Key takeaways:
- The strengthening of the US Dollar, which has just experienced a 16-month peak, has an inverse relationship with the price of BTC
- Twitter’s CFO stance that the company is not interested in adding crypto assets to its balance sheet might have been the main catalyst for the market selloff
- Rising electricity costs could wreak havoc on the remaining China-based crypto miners
After trading in a relatively tight range for the past week, Bitcoin (BTC) has been experiencing heavy selling pressure over the course of the last 24 hours. Other digital assets followed suit. Ethereum (ETH) dropped to a two-week low as did Cardano (ADA) and Polkadot (DOT), while 98 out of the top 100 cryptocurrencies are being traded in the red zone at the time of this writing.
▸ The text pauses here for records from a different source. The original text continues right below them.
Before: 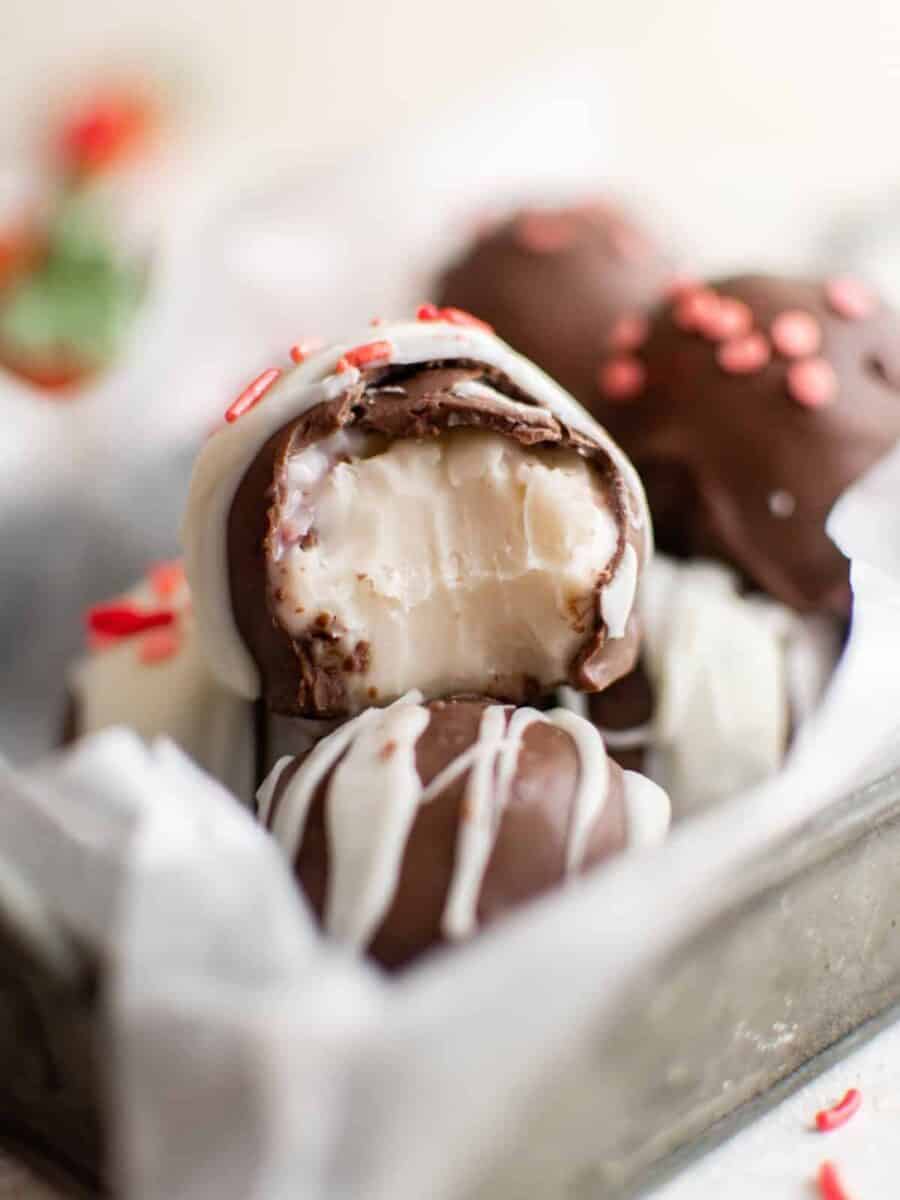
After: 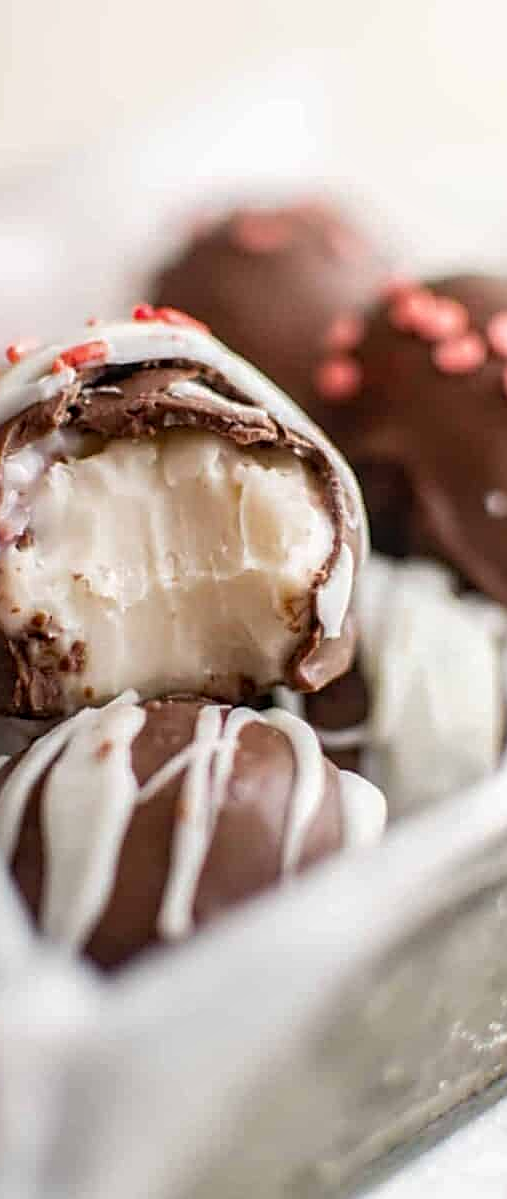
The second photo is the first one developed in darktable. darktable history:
local contrast: on, module defaults
sharpen: on, module defaults
crop: left 31.57%, top 0.006%, right 12.012%
tone equalizer: -7 EV 0.214 EV, -6 EV 0.149 EV, -5 EV 0.086 EV, -4 EV 0.032 EV, -2 EV -0.027 EV, -1 EV -0.028 EV, +0 EV -0.055 EV, edges refinement/feathering 500, mask exposure compensation -1.57 EV, preserve details no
What led to the massive selloff?
It is hard to pinpoint a single reason for the bearish momentum in a complex system of interconnected parts which the cryptocurrency market certainly is. However, there are some indications that point to three key drivers behind the sudden downward trading trend.
Speaking to the Wall Street Journal earlier today, Twitter chief financial officer (CFO) Ned Segal told the news outlet that adding crypto assets such as Bitcoin to the company’s balance sheet “doesn’t make sense right now.” Although Segal clarified his position by adding that Twitter simply isn’t in a position to take on the short-term volatility of crypto, the market responded to the news very negatively.
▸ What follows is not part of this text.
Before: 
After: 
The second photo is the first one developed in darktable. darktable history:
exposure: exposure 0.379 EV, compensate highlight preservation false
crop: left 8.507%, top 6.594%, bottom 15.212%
Another piece of news that could potentially harm the prospects of crypto assets’ profitability in the long term and could have led to investors taking some of the money off the table, is the rising electricity costs for China’s remaining crypto miners. As reported by Bloomberg, the country’s National Development and Reform Commission is contemplating imposing “punitive electricity prices,” which could be the final nail in the coffin of China’s crypto mining sector after the country issued a blanket ban on crypto in September.
The recent virtual summit between China’s President Xi and the United States President Biden could have also played an indirect role in the ongoing selloff. The meeting between the leaders of the two superpowers has reportedly gone well, which has pulled the value of the US Dollar to a 16-month high.
The strength of USD in comparison to six other fiat currencies, measured by the U.S. Dollar Index (DXY), has historically had an inverse correlation with the value of BTC – the stronger the USD, the weaker is Bitcoin, and vice versa.
Over the past day, more than $840 million worth of long and short market positions have been liquidated due to abrupt downturn market swing, according to data from Coinglass. BTC liquidations accounted for the biggest share with $270 million, followed by Ethereum with $207 million, and Solana (SOL) with $26 million.